Extrait fourni:
═══

Dans le formulaire d’offre, kunsthaus muerz a reçu l’information selon laquelle la renonciation au contrat devait être formulée par écrit.

13

Le 9 octobre 2017, kunsthaus muerz a déclaré renoncer à ce contrat. À ces fins, elle a considéré que cette information était erronée dans la mesure où elle exigeait, pour l’exercice de ce droit, des conditions de forme en réalité non requises par le droit national applicable. Ainsi, une telle information n’ayant pas été en mesure de déclencher le délai de réflexion prévu à l’article 35 de la directive 2002/83, ce délai serait illimité dans le temps.

14

Zürich a rejeté cette déclaration au motif qu’elle n’avait aucune obligation d’informer kunsthaus muerz afin d’enclencher le délai de réflexion. En effet, cette information ne serait prévue que pour le preneur d’assurance ayant la qualité de consommateur et non pour le preneur professionnel.

15

kunsthaus muerz a alors saisi le Handelsgericht Wien (tribunal de commerce de Vienne, Autriche) d’une demande tendant à obtenir la restitution des primes versées ainsi que le paiement d’intérêts légaux au taux annuel de 4 %.

16

Par un arrêt du 13 août 2018, cette juridiction a rejeté cette demande, notamment, au motif que, lorsque le preneur est un entrepreneur, la communication d’une information éventuellement erronée, en ce qui concerne le droit de renonciation, n’est pas susceptible d’entraîner un droit de renonciation sans limitation de durée, car un tel droit illimité de renonciation trouve son fondement dans la réglementation en matière de protection des consommateurs.

═══

[Éléments du jeu de données]
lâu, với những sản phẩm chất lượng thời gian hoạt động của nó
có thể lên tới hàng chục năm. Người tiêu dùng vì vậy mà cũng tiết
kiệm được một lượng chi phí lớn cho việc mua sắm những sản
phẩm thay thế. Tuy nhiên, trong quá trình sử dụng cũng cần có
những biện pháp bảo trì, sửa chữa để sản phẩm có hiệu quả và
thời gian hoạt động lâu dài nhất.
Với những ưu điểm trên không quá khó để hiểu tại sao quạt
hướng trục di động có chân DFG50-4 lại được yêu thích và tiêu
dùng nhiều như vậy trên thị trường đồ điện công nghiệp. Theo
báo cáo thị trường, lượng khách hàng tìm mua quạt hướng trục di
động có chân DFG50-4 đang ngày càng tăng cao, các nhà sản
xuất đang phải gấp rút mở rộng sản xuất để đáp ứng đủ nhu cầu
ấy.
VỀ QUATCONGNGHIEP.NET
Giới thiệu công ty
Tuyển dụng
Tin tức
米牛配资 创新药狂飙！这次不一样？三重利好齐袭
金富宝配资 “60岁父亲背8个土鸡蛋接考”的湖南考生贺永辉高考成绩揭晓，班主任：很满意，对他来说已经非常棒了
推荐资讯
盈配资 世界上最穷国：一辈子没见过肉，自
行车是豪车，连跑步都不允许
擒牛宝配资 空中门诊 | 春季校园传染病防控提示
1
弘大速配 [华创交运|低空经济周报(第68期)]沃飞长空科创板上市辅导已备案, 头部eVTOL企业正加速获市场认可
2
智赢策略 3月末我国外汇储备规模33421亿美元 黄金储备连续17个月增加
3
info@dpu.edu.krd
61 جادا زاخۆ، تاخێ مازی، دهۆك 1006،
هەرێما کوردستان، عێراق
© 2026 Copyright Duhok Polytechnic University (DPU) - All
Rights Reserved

═══

Exercices proposés:
1) D'après l'extrait sur le litige entre kunsthaus muerz et Zürich, à quelle date kunsthaus muerz a-t-elle déclaré renoncer au contrat ?
2) Poursuivez l'extrait sur le litige entre kunsthaus muerz et Zürich, juste après sa dernière phrase.

Liste des réponses:
1) Le 9 octobre 2017.

2)
17

kunsthaus muerz a interjeté appel de cette décision devant la juridiction de renvoi, faisant valoir, notamment, que le droit de l’Union n’établit aucune distinction explicite entre les preneurs d’assurance selon qu’ils ont ou non la qualité de consommateurs et que, par conséquent, un droit de renonciation devrait être accordé, aux mêmes conditions, à tous les preneurs d’assurance-vie.

18

Zürich est, en revanche, d’avis que, en l’occurrence, le preneur a été correctement informé de son droit de renonciation et que la simple mention d’une obligation de forme écrite pour l’exercice de ce droit – qui, par ailleurs, est favorable au preneur lui-même et sert le principe de sécurité juridique – ne rend pas erronée l’information communiquée. En tout état de cause, lorsque le preneur est un entrepreneur, le délai de renonciation expirerait totalement indépendamment de la communication d’une information en ce sens. En effet, l’esprit et la finalité du droit de renonciation prévu par le droit de l’Union ne viseraient que la protection des consommateurs.

19

La juridiction de renvoi nourrit à cet égard des doutes sur la portée des enseignements à tirer de l’arrêt du 19 décembre 2013, Endress (C‑209/12, EU:C:2013:864).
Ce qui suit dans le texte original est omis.